Une des raisons invoquées par Platon pour bannir les poètes de la cité dans sa République, c’est la façon jugée légère dont ils nous décrivent les divinités, quand ils rapportent des aventures amoureuses extravagantes et parfois très «illicites», quand ils nous racontent les mensonges qu’ils s’accordent le droit de proférer, les trahisons, etc. Homère est visé en particulier, malgré un génie qui ne lui est pas contesté. On peut donc considérer que, pour Platon comme pour d’autres, le problème de la poésie n’est pas seulement de vouloir rivaliser avec la philosophie s’agissant de dire le vrai : il est aussi celui d’introduire de l’impiété dans la pratique de la religion. Et l’on comprend mieux pourquoi, plus tard, cette mesure d’exclusion sera reconduite par les autorités religieuses dans les pays convertis au christianisme. Il y a quelque chose de «licencieux» chez le poète, qui est perçu comme une menace dirigée contre les bonnes mœurs de la société. L’islam ne démentira pas cette attitude de défiance, que des poètes comme Abou Nawas viendront justifier a posteriori.
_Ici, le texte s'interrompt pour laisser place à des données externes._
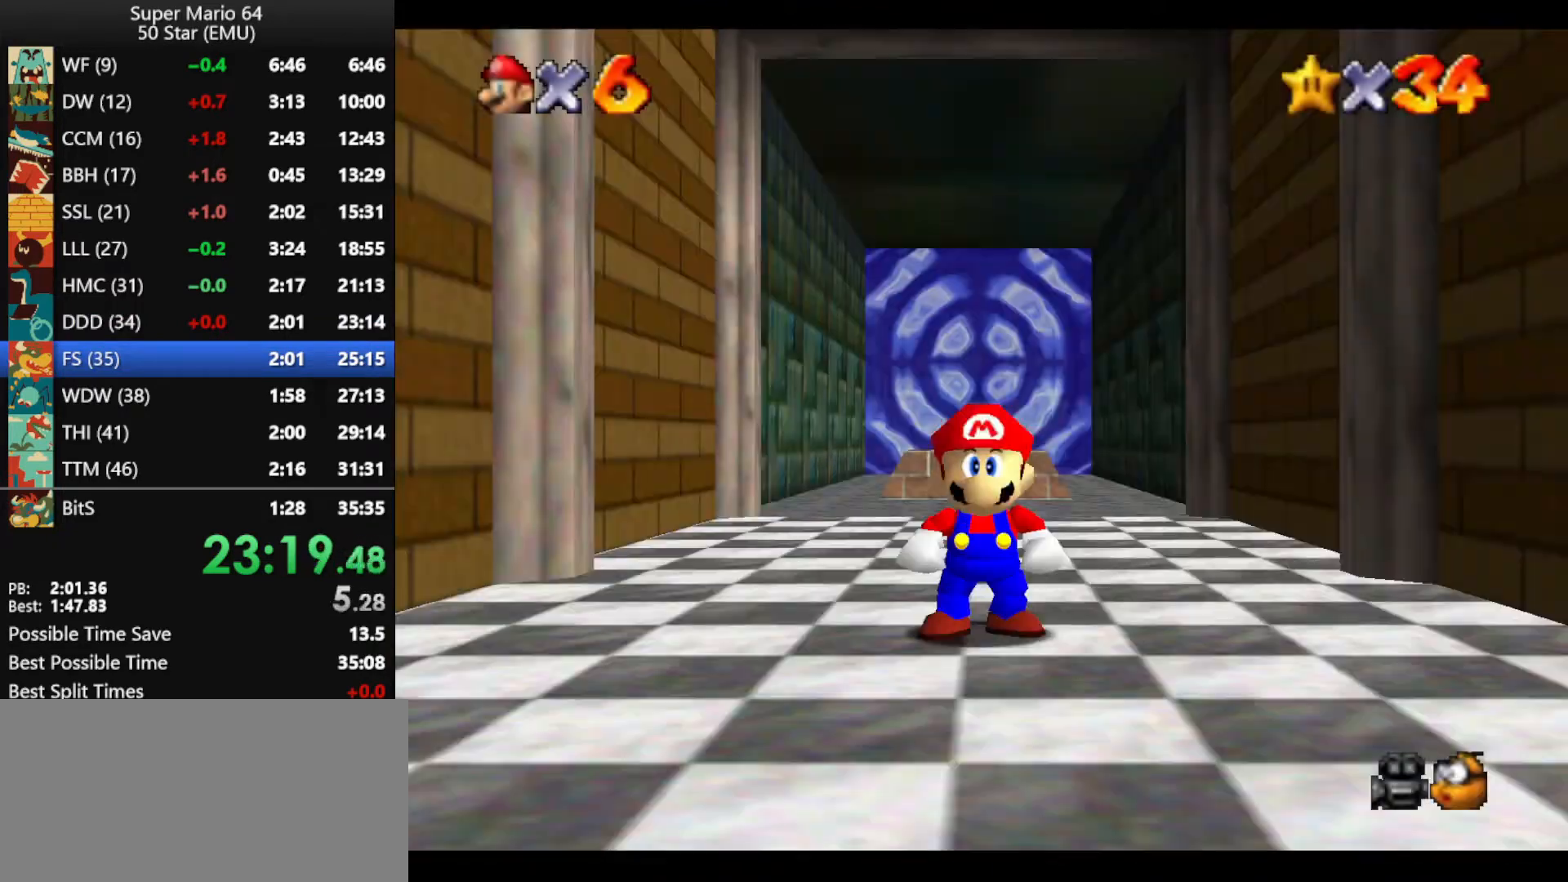
{"buttons": [], "left_stick": "up", "events": [[67, "A", "up"], [233, "A", "down"], [400, "A", "up"]]}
La question se pose d’ailleurs de savoir si, quand le romantisme cherchera à tirer la poésie du côté d’une forme de religiosité, et qu’il tentera même de ressusciter les anciennes divinités européennes, ce ne sera pas un artifice pour mettre en difficulté l’Eglise — qu’elle soit catholique ou réformée : une manière, finalement, d’inventer une autre religion, plus proche sans doute de la nature et de sa puissance secrète, pour isoler la religion institutionnelle dont les dogmes étaient de plus en plus mal supportés dans les milieux lettrés. Ce qui voudrait donc dire que la piété demeure au fond étrangère à la poésie, mais qu’on l’aurait affublée de l’habit religieux pour les besoins de la cause.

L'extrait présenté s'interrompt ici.